When Abby Fagerlin tried logging into Canvas, a popular educational technology platform, to check on her assignments Monday morning, she couldn’t get in.
That meant the 19-year-old college sophomore, who is studying physics at Pasadena City College, was unable to access materials she needed for her three classes, which were hosted on or linked through the learning management system. After searching online, she realized the Amazon Web Services outage that crippled much of the internet Monday had also temporarily taken down Canvas.
Fagerlin also couldn’t be sure if she’d missed a message from her professors—some of whom she said communicated exclusively with their students through a messaging system hosted on Canvas. Going to talk to one of her professors to ask for physical materials from his class, meanwhile, posed a separate challenge.
“His office hours are [posted] on Canvas,” she said.
It wasn’t just Fagerlin having problems.
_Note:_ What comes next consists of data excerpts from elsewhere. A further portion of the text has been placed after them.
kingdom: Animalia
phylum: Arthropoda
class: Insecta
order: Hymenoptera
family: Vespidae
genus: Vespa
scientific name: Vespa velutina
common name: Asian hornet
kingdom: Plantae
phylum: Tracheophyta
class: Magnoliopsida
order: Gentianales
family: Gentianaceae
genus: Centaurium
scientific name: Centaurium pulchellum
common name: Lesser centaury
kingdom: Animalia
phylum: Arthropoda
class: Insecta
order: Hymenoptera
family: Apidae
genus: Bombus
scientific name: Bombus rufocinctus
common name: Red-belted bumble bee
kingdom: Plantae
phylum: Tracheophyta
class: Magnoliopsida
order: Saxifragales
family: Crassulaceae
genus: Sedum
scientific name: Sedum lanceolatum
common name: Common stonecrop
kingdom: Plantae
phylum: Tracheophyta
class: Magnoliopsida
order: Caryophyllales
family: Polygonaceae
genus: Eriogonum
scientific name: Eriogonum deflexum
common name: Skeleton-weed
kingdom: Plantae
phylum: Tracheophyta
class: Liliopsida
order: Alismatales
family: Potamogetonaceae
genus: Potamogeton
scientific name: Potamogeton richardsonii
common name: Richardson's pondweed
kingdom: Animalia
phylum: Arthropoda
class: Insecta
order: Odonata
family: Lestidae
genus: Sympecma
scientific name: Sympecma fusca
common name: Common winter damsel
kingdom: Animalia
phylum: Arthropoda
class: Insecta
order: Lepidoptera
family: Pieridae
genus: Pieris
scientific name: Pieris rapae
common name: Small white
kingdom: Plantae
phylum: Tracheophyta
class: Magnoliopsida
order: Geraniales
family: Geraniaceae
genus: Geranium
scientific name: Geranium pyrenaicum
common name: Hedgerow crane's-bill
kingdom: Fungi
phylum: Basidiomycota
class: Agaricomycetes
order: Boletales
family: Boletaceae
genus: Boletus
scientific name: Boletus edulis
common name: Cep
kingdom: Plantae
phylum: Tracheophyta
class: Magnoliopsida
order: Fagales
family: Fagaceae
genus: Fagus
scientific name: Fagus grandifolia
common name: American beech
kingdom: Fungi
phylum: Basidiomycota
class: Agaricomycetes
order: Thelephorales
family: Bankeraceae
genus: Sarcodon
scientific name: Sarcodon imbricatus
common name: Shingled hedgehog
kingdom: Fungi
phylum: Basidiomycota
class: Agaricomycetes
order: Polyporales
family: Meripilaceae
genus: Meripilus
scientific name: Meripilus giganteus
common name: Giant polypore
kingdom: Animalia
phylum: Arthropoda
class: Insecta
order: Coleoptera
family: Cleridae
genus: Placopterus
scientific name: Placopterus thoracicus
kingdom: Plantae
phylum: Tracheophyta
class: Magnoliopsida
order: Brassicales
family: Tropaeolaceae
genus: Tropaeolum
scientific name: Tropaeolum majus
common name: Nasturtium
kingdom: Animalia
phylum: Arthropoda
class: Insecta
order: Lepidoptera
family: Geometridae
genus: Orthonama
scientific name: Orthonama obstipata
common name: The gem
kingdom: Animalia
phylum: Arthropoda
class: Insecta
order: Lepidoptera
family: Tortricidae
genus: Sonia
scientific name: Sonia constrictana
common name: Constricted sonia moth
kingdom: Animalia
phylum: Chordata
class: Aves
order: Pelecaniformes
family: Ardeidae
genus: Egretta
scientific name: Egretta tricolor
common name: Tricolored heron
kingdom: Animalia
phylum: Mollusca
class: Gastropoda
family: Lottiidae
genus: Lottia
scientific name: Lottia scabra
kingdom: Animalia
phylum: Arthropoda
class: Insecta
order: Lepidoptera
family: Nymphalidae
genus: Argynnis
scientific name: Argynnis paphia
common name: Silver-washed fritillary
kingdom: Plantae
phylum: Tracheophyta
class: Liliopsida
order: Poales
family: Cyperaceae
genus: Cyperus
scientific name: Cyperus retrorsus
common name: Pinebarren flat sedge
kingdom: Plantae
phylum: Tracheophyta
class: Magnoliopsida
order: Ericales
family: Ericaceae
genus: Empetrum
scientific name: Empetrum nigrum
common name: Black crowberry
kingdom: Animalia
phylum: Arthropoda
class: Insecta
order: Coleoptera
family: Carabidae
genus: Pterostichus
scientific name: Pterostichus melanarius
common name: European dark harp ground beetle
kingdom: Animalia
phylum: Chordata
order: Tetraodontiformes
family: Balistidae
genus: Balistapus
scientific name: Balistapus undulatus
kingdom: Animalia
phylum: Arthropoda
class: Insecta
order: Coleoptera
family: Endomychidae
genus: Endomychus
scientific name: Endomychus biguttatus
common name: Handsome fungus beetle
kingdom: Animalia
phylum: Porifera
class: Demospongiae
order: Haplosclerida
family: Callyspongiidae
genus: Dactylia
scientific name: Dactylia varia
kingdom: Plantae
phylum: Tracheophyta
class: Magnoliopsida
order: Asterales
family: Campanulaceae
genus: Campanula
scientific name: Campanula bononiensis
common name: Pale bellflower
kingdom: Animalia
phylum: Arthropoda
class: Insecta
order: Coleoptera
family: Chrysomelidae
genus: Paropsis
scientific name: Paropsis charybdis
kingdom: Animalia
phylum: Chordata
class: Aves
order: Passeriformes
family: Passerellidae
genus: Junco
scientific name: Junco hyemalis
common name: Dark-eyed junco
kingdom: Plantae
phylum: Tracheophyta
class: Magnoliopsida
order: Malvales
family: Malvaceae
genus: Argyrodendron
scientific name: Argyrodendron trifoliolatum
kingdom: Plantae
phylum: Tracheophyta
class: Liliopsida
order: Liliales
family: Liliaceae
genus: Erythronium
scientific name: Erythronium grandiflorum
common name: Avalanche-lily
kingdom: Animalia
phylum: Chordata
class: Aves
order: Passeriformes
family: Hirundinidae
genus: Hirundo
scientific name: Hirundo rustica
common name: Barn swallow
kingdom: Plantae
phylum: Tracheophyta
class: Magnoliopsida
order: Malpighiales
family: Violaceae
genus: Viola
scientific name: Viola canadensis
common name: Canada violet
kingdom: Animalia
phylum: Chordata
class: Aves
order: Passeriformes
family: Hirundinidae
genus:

More than a dozen students at colleges and universities across the country told WIRED the Canvas outage threw off their schedules, preventing them from not just submitting and viewing assignments but also from participating in-class activities, contacting professors, and accessing the textbooks and other materials they need to study.
[…]the disruptions to students are a testament to just how popular Canvas is on college campuses—and how much of modern educational life is increasingly centered on a handful of educational technology platforms.
Thought textbooks were too expensive decades ago? Hang on, we can still make things worse.